# Marty's Reliable Cycle Wed group Ride!



## vs779 (Feb 22, 2005)

This ride will meet every Wed starting March 13th and go til Sept 18th. We meet at 5:45 pm and roll out at 6pm sharp. There will be a 35 mile A ride, 30 mile no drop B ride and a 25 mile no drop C ride. The first few weeks of daylight will dictate time of ride. Garmin files will be available after the first few rides when we nail down the exact routes. 

1164 Rt. 10 West
Randolph, NJ 07869

Call (973) 584-7773 with questions if any.


----------



## tednugent (Apr 26, 2010)

Need to go to Morristown to get a BG Fit from Jesse first....

iirc, Marc will be rocking his new Mavic SLS wheels....

will wee continue to see Yukon on a road bike?


----------



## vs779 (Feb 22, 2005)

Bike Ride Profile | 24miles near Randolph | Times and Records | Strava


Every week the A ride will add a bit of distance so we can start getting to the 35-40 mile mark.

The B+C rides will continue to follow this route for now.


----------



## Jeffyh (Jul 2, 2013)

dang, can someone please start a lower class ride group? I get that all of you are fast, but what about the newer guys that want to try group riding so they can learn etiquette and have someone that will push them so they can get there?


----------



## CheapTrek (Dec 23, 2011)

Jeffyh said:


> dang, can someone please start a lower class ride group? I get that all of you are fast, but what about the newer guys that want to try group riding so they can learn etiquette and have someone that will push them so they can get there?
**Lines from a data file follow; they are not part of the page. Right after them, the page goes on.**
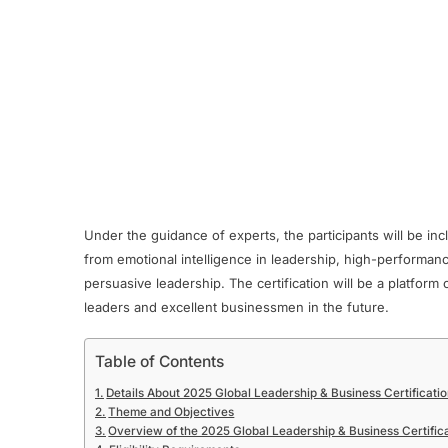
Under the guidance of experts, the participants will be inc
from emotional intelligence in leadership, high-performan
persuasive leadership. The certification will be a platform
leaders and excellent businessmen in the future.
Table of Contents
Details About 2025 Global Leadership & Business Certificat
Theme and Objectives
Overview of the 2025 Global Leadership & Business Certific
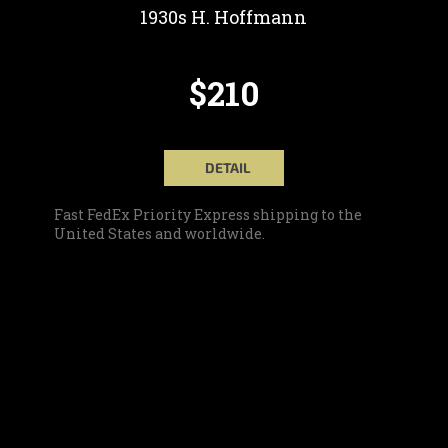
1930s H. Hoffmann
$210
DETAIL
Fast FedEx Priority Express shipping to the
United States and worldwide.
As the OP mentions, they also have a B and C ride. C rides usually average in the 12 - 14 mph range and are typically feature flat to moderately hilly terrain.
If you're comfortable going out on your own for 20 to 30 miles at this pace you should have no problem staying with them.
If it's your first group ride, I suggest doing some reading on etiquette and watch a few videos on hand signaling. It's also not a bad idea to let the ride leader know its your first group ride and ask them to point out anything they feel you might be doing incorrectly.


----------